Logstash not sending data to elasticsearch when run as daemon

Elastic Stack Logstash
1

Hi!

Running into an issue where if I run ./logstash -f manually everything is fine. Reads a log file, logs show up in ES.

When starting the service, however, it starts normally and no errors are seen, but no data is populated in ES.

from logstash.log after starting daemon via 'service logstash start':

{:timestamp=>"2016-06-08T14:43:16.846000-0400", :message=>"starting agent", :level=>:info}
{:timestamp=>"2016-06-08T14:43:16.850000-0400", :message=>"starting pipeline", :id=>"main", :level=>:info}
{:timestamp=>"2016-06-08T14:43:17.005000-0400", :message=>"Registering file input", :path=>["/var/log/icinga2/icinga2.log"], :level=>:info}
{:timestamp=>"2016-06-08T14:43:17.011000-0400", :message=>"No sincedb_path set, generating one based on the file path", :sincedb_path=>"/var/lib/logstash/.sincedb_b4836ea57d9b1654a4a5f18974e89332", :path=>["/var/log/icinga2/icinga2.log"], :level=>:info}
{:timestamp=>"2016-06-08T14:43:17.262000-0400", :message=>"Using mapping template from", :path=>nil, :level=>:info}
{:timestamp=>"2016-06-08T14:43:17.553000-0400", :message=>"Attempting to install template", :manage_template=>{"template"=>"logstash-*", "settings"=>{"index.refresh_interval"=>"5s"}, "mappings"=>{"_default_"=>{"_all"=>{"enabled"=>true, "omit_norms"=>true}, "dynamic_templates"=>[{"message_field"=>{"match"=>"message", "match_mapping_type"=>"string", "mapping"=>{"type"=>"string", "index"=>"analyzed", "omit_norms"=>true, "fielddata"=>{"format"=>"disabled"}}}}, {"string_fields"=>{"match"=>"*", "match_mapping_type"=>"string", "mapping"=>{"type"=>"string", "index"=>"analyzed", "omit_norms"=>true, "fielddata"=>{"format"=>"disabled"}, "fields"=>{"raw"=>{"type"=>"string", "index"=>"not_analyzed", "ignore_above"=>256}}}}}], "properties"=>{"@timestamp"=>{"type"=>"date"}, "@version"=>{"type"=>"string", "index"=>"not_analyzed"}, "geoip"=>{"dynamic"=>true, "properties"=>{"ip"=>{"type"=>"ip"}, "location"=>{"type"=>"geo_point"}, "latitude"=>{"type"=>"float"}, "longitude"=>{"type"=>"float"}}}}}}}, :level=>:info}
{:timestamp=>"2016-06-08T14:43:17.933000-0400", :message=>"New Elasticsearch output", :class=>"LogStash::Outputs::ElasticSearch", :hosts=>["10.15.254.20:9200"], :level=>:info}
{:timestamp=>"2016-06-08T14:43:17.936000-0400", :message=>"Starting pipeline", :id=>"main", :pipeline_workers=>4, :batch_size=>125, :batch_delay=>5, :max_inflight=>500, :level=>:info}
{:timestamp=>"2016-06-08T14:43:17.955000-0400", :message=>"Pipeline main started"}'

It looks like it found both the configuration and input file and didn't complain about permissions or anything, started the pipeline...but I get nothing. Generally it seems this problem is related to user permissions, but since no permissions errors were seen in the log I do not believe that to be the case.

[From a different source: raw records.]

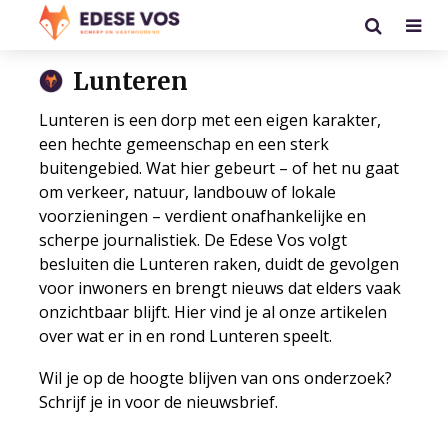
Lunteren
Lunteren is een dorp met een eigen karakter,
een hechte gemeenschap en een sterk
buitengebied. Wat hier gebeurt – of het nu gaat
om verkeer, natuur, landbouw of lokale
voorzieningen – verdient onafhankelijke en
scherpe journalistiek. De Edese Vos volgt
besluiten die Lunteren raken, duidt de gevolgen
voor inwoners en brengt nieuws dat elders vaak
onzichtbaar blijft. Hier vind je al onze artikelen
over wat er in en rond Lunteren speelt.
Wil je op de hoogte blijven van ons onderzoek?
Schrijf je in voor de nieuwsbrief
.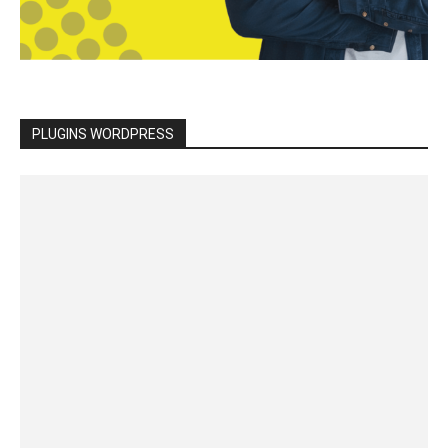
PLUGINS WORDPRESS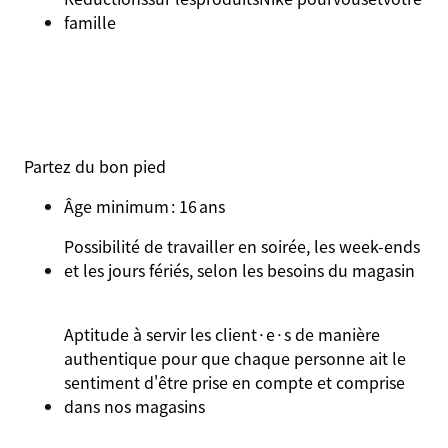
famille
Partez du bon pied
Âge minimum : 16 ans
Possibilité de travailler en soirée, les week-ends
et les jours fériés, selon les besoins du magasin
Aptitude à servir les client·e·s de manière
authentique pour que chaque personne ait le
sentiment d'être prise en compte et comprise
dans nos magasins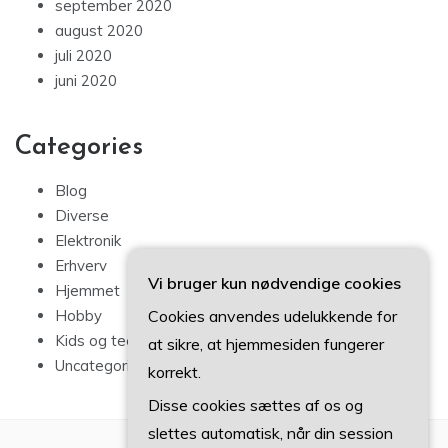
september 2020
august 2020
juli 2020
juni 2020
Categories
Blog
Diverse
Elektronik
Erhverv
Vi bruger kun nødvendige cookies
Hjemmet
Cookies anvendes udelukkende for
Hobby
Kids og teens
at sikre, at hjemmesiden fungerer
Uncategorized
korrekt.
Disse cookies sættes af os og
slettes automatisk, når din session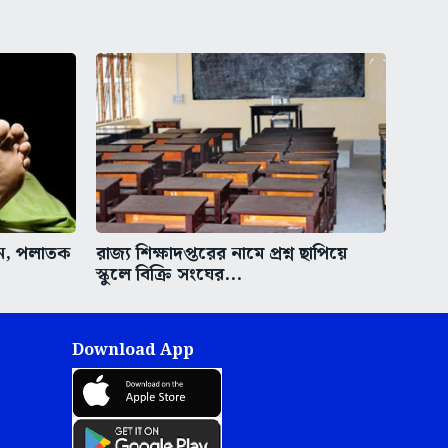
ুন, পলাতক
রাজ্য শিক্ষাদপ্তরের নামে প্রশ্ন ছাপিয়ে
স্কুলে বিক্রি সংঘের...
Download App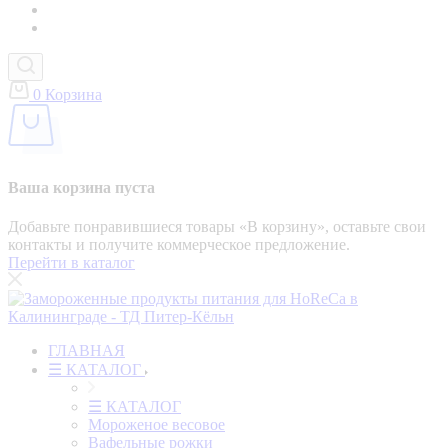
0
Корзина
Ваша корзина пуста
Добавьте понравившиеся товары «‎В корзину»‎, оставьте свои
контакты и получите коммерческое предложение.
Перейти в каталог
ГЛАВНАЯ
☰ КАТАЛОГ
☰ КАТАЛОГ
Мороженое весовое
Вафельные рожки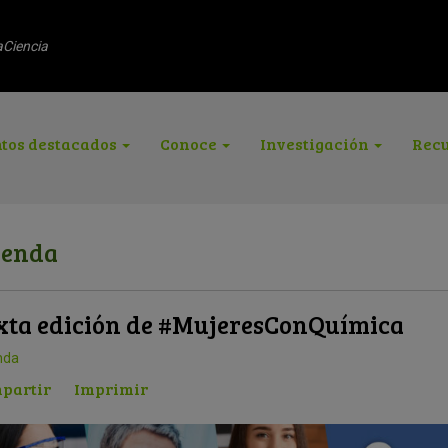
aCiencia
tos destacados
Conoce
Investigación
Recu
enda
xta edición de #MujeresConQuímica
nda
partir
Imprimir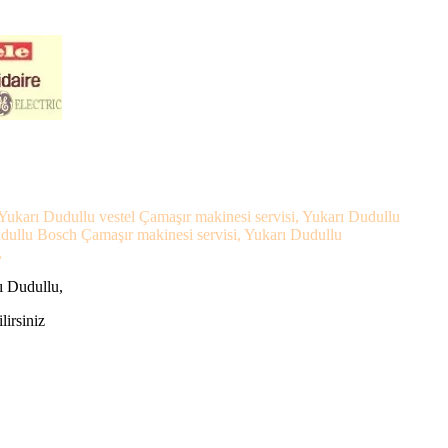
 Yukarı Dudullu vestel Çamaşır makinesi servisi, Yukarı Dudullu
udullu Bosch Çamaşır makinesi servisi, Yukarı Dudullu
,
ı Dudullu,
lirsiniz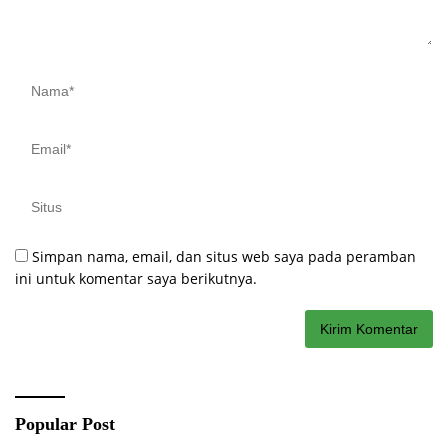
Simpan nama, email, dan situs web saya pada peramban
ini untuk komentar saya berikutnya.
Popular Post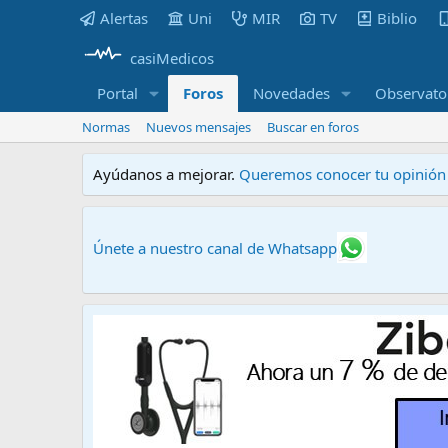
Alertas
Uni
MIR
TV
Biblio
casiMedicos
Portal
Foros
Novedades
Observato
Normas
Nuevos mensajes
Buscar en foros
Ayúdanos a mejorar.
Queremos conocer tu opinión s
Únete a nuestro canal de Whatsapp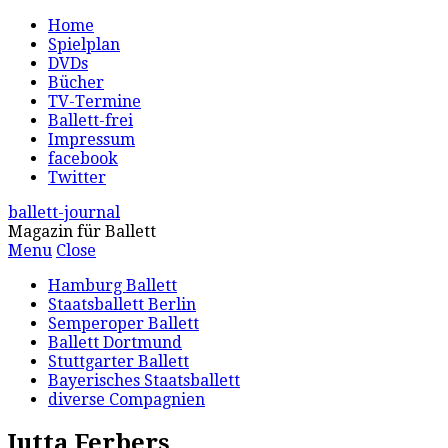
Home
Spielplan
DVDs
Bücher
TV-Termine
Ballett-frei
Impressum
facebook
Twitter
ballett-journal
Magazin für Ballett
Menu
Close
Hamburg Ballett
Staatsballett Berlin
Semperoper Ballett
Ballett Dortmund
Stuttgarter Ballett
Bayerisches Staatsballett
diverse Compagnien
Jutta Ferbers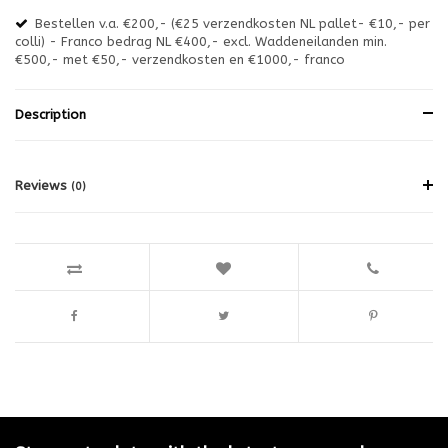
Bestellen v.a. €200,- (€25 verzendkosten NL pallet- €10,- per
en
colli) - Franco bedrag NL €400,- excl. Waddeneilanden min.
or
€500,- met €50,- verzendkosten en €1000,- franco
€1
Description
Reviews
(0)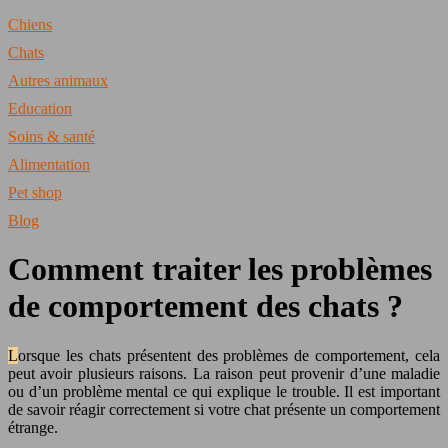
Chiens
Chats
Autres animaux
Education
Soins & santé
Alimentation
Pet shop
Blog
Comment traiter les problèmes
de comportement des chats ?
Lorsque les chats présentent des problèmes de comportement, cela
peut avoir plusieurs raisons. La raison peut provenir d’une maladie
ou d’un problème mental ce qui explique le trouble. Il est important
de savoir réagir correctement si votre chat présente un comportement
étrange.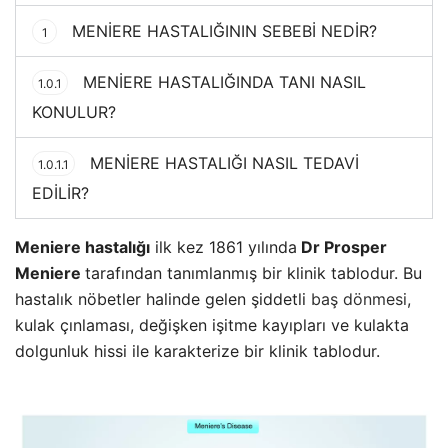
MENİERE HASTALIĞININ SEBEBİ NEDİR?
1
MENİERE HASTALIĞINDA TANI NASIL
1.0.1
KONULUR?
MENİERE HASTALIĞI NASIL TEDAVİ
1.0.1.1
EDİLİR?
Meniere hastalığı
ilk kez 1861 yılında
Dr Prosper
Meniere
tarafından tanımlanmış bir klinik tablodur. Bu
hastalık nöbetler halinde gelen şiddetli
baş dönmesi
,
kulak çınlaması, değişken işitme kayıpları ve kulakta
dolgunluk hissi ile karakterize bir klinik tablodur.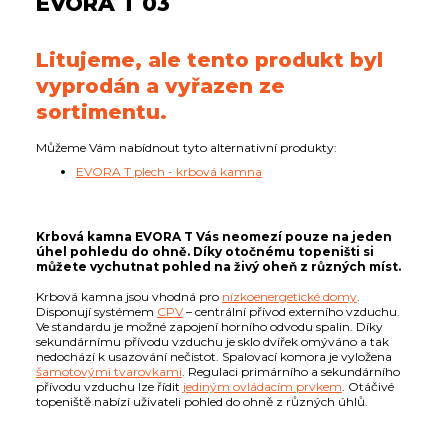
EVORA T 03
Litujeme, ale tento produkt byl
vyprodán a vyřazen ze
sortimentu.
Můžeme Vám nabídnout tyto alternativní produkty:
EVORA T plech - krbová kamna
Krbová kamna EVORA T Vás neomezí pouze na jeden
úhel pohledu do ohně. Díky otočnému topeništi si
můžete vychutnat pohled na živý oheň z různých míst.
Krbová kamna jsou vhodná pro
nízkoenergetické domy
.
Disponují systémem
CPV
– centrální přívod externího vzduchu.
Ve standardu je možné zapojení horního odvodu spalin. Díky
sekundárnímu přívodu vzduchu je sklo dvířek omýváno a tak
nedochází k usazování nečistot. Spalovací komora je vyložena
šamotovými tvarovkami
. Regulaci primárního a sekundárního
přívodu vzduchu lze řídit
jediným ovládacím prvkem
. Otáčivé
topeniště nabízí uživateli pohled do ohně z různých úhlů.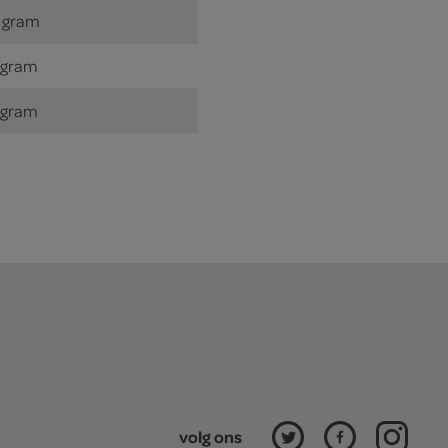
 gram
 gram
 gram
volg ons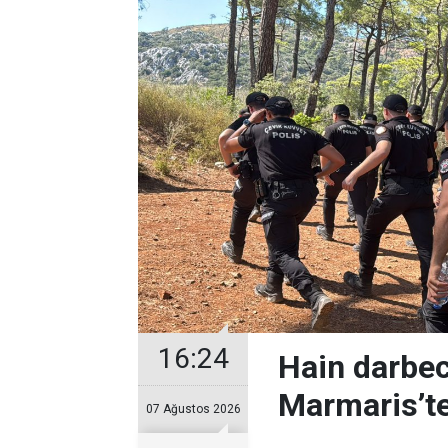
16:24
Hain darbec
Marmaris’te
07 Ağustos 2026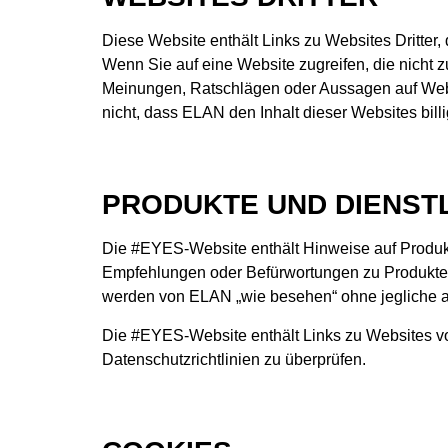
Diese Website enthält Links zu Websites Dritter,
Wenn Sie auf eine Website zugreifen, die nicht zu
Meinungen, Ratschlägen oder Aussagen auf Websit
nicht, dass ELAN den Inhalt dieser Websites bill
PRODUKTE UND DIENST
Die #EYES-Website enthält Hinweise auf Produkt
Empfehlungen oder Befürwortungen zu Produkten 
werden von ELAN „wie besehen“ ohne jegliche au
Die #EYES-Website enthält Links zu Websites von
Datenschutzrichtlinien zu überprüfen.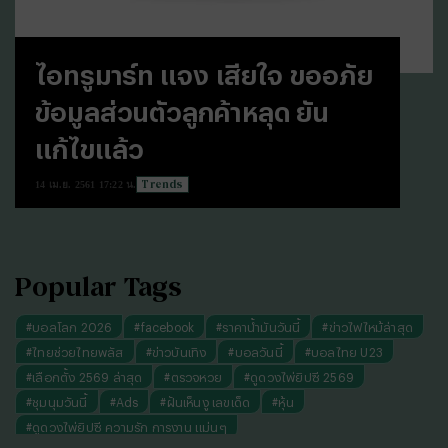
ไอทรูมาร์ท แจง เสียใจ ขออภัย
ข้อมูลส่วนตัวลูกค้าหลุด ยัน
แก้ไขแล้ว
Trends
14 เม.ย. 2561 17:22 น.
Popular Tags
#
บอลโลก 2026
#
facebook
#
ราคาน้ำมันวันนี้
#
ข่าวไฟไหม้ล่าสุด
#
ไทยช่วยไทยพลัส
#
ข่าวบันเทิง
#
บอลวันนี้
#
บอลไทย U23
#
เลือกตั้ง 2569 ล่าสุด
#
ตรวจหวย
#
ดูดวงไพ่ยิปซี 2569
#
ชุมนุมวันนี้
#
Ads
#
ฝันเห็นงู เลขเด็ด
#
หุ้น
#
ดูดวงไพ่ยิปซี ความรัก การงาน แม่นๆ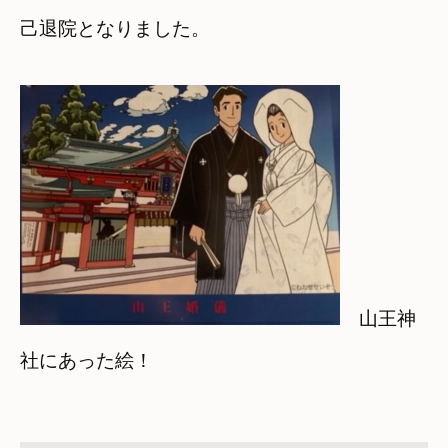
己退院となりました。
山王神
社にあった絵！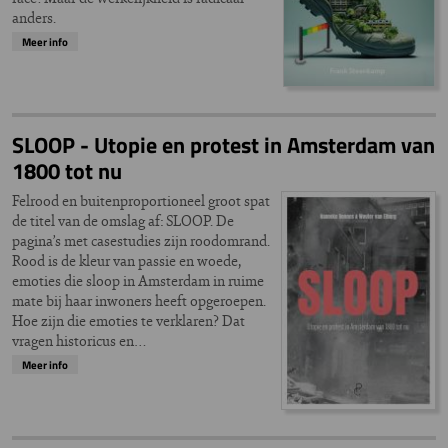
anders.
Meer info
SLOOP - Utopie en protest in Amsterdam van
1800 tot nu
Felrood en buitenproportioneel groot spat
de titel van de omslag af: SLOOP. De
pagina’s met casestudies zijn roodomrand.
Rood is de kleur van passie en woede,
emoties die sloop in Amsterdam in ruime
mate bij haar inwoners heeft opgeroepen.
Hoe zijn die emoties te verklaren? Dat
vragen historicus en…
Meer info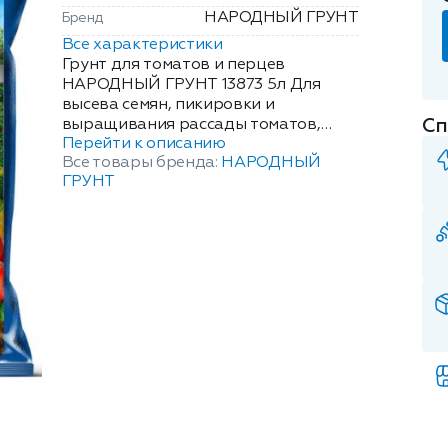
НАРОДНЫЙ ГРУНТ
Бренд
Все характеристики
Грунт для томатов и перцев
НАРОДНЫЙ ГРУНТ 13873 5л Для
высева семян, пикировки и
Сп
выращивания рассады томатов,
Перейти к описанию
перцев, баклажан.
Все товары бренда:
НАРОДНЫЙ
ГРУНТ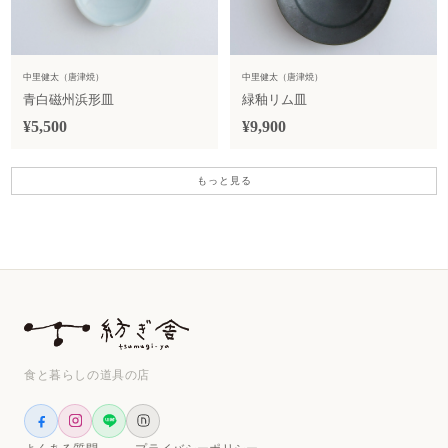
中里健太（唐津焼）
中里健太（唐津焼）
青白磁州浜形皿
緑釉リム皿
¥5,500
¥9,900
もっと見る
食と暮らしの道具の店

Unfortunately the logs don't provide much to go on, has anyone else experienced an issue similar before?

Thanks,

2

Can the logstash user read /var/log/icinga2/icinga2.log and read/write to /var/lib/logstash/? /var/lib/logstash/ is where the file position is kept in the .sincedb* file(s). Also until any new messages are appended to the file no new data will be sent. You may want to try using beginning for start_position:

https://www.elastic.co/guide/en/logstash/current/plugins-inputs-file.html#plugins-inputs-file-start_position

3

Thanks for the reply Mike.

I guess I spoke too soon about having my file permissions correct. I set the directory permissions to '-R go+rX' and that was the problem. I had assumed the logfile would have yelled at me if it couldn't read the input file but I guess not.